Task statement - For each statement, answer yes or no on whether the forum thread about renting goats agrees with it, and quote the words of the thread that decide it. 1. The ad charged $1 per goat for each day. 2. One poster waited twenty minutes at the main road and nothing went by. 3. The article about goat businesses in California called it a poor business.

Text provided -
# Rent a goat by the day?



## enjoytheride (Oct 5, 2007)

Saw this ad on Craigslist today-
We have a couple of goats available to eat down your brush. Undergrowth is growing with all of this sun, so keep it in check now before it seeds. $1/day per goat. 


Wonder if they do a good business?


----------



## nhsmallfarmer (Apr 14, 2008)

I would be afraid of what they would be eating, what if the person renting really didnt know and there were plants that are not any good for the goats :shrug:


----------



## susanne (Nov 13, 2007)

delete


----------



## enjoytheride (Oct 5, 2007)

That's the first thing that occured to me too- I'd have to go through the area carefully to make sure that there are no toxics especially since rhodis and azaleas grow wild here. It was such a short ad that it's impossible to know what they are really going to do.
But re: traffic- there are lots of places here without any real traffic. I wanted to expose my young filly to road traffic ao I went to the end of our private road to the "main" one - and waited twenty minutes without anything going by.


----------



## StaceyRosado (Oct 5, 2007)

susanne said:


> i remember one operation that was successful with renting goats. they lost a lot of goats through a tragic traffic accident when the goats where transported to new location.


yah it was all over the news


----------



## goathappy (Oct 5, 2007)

There are quite a few people out in CA that do that as a business to keep the brush down. I remember reading an article on it somewhere and they said it was a pretty good business. I think they provided water for the goats and they also had an LGD with them.


----------



## liz (Oct 5, 2007)

Provided material -

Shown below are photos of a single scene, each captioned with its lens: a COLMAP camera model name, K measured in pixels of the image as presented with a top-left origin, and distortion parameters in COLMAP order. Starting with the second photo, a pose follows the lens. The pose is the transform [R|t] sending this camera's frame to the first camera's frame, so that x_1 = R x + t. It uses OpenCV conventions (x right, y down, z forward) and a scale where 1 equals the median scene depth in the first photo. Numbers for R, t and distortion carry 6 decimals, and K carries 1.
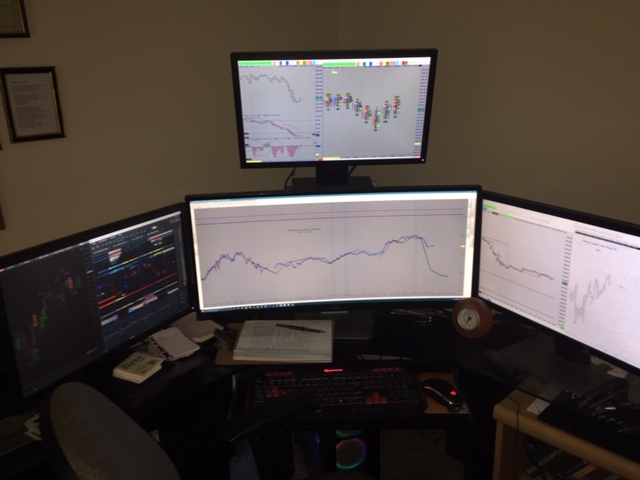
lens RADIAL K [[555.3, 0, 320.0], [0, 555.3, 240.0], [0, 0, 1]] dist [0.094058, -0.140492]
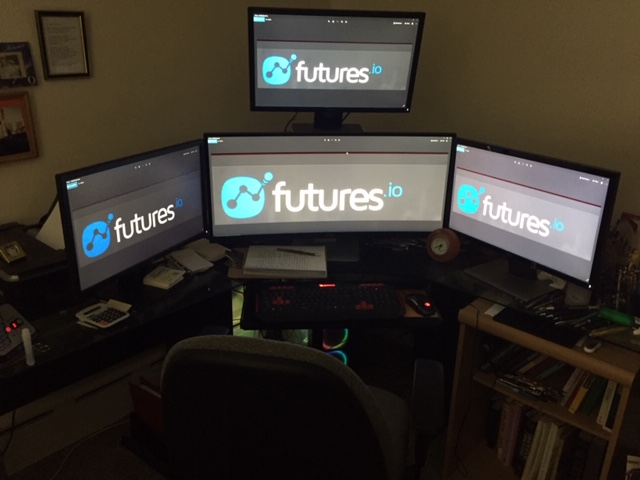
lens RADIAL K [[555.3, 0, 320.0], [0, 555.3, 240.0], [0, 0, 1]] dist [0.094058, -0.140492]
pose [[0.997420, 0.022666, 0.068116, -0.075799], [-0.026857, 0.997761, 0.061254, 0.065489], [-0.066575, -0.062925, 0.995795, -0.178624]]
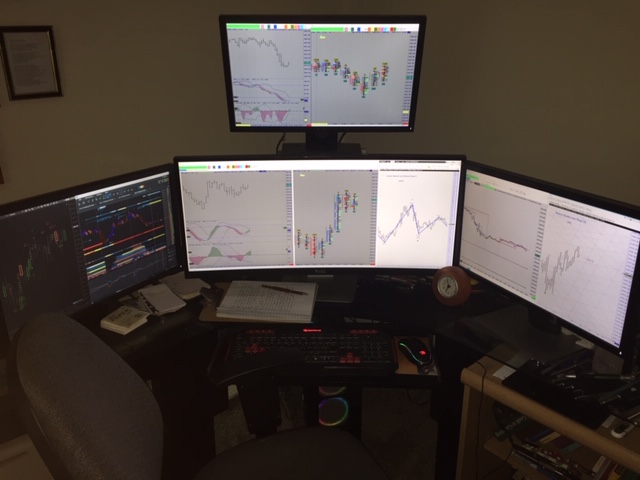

Output for this exercise -
1. Yes: "$1/day per goat."
2. Yes: "waited twenty minutes without anything going by."
3. No: "they said it was a pretty good business."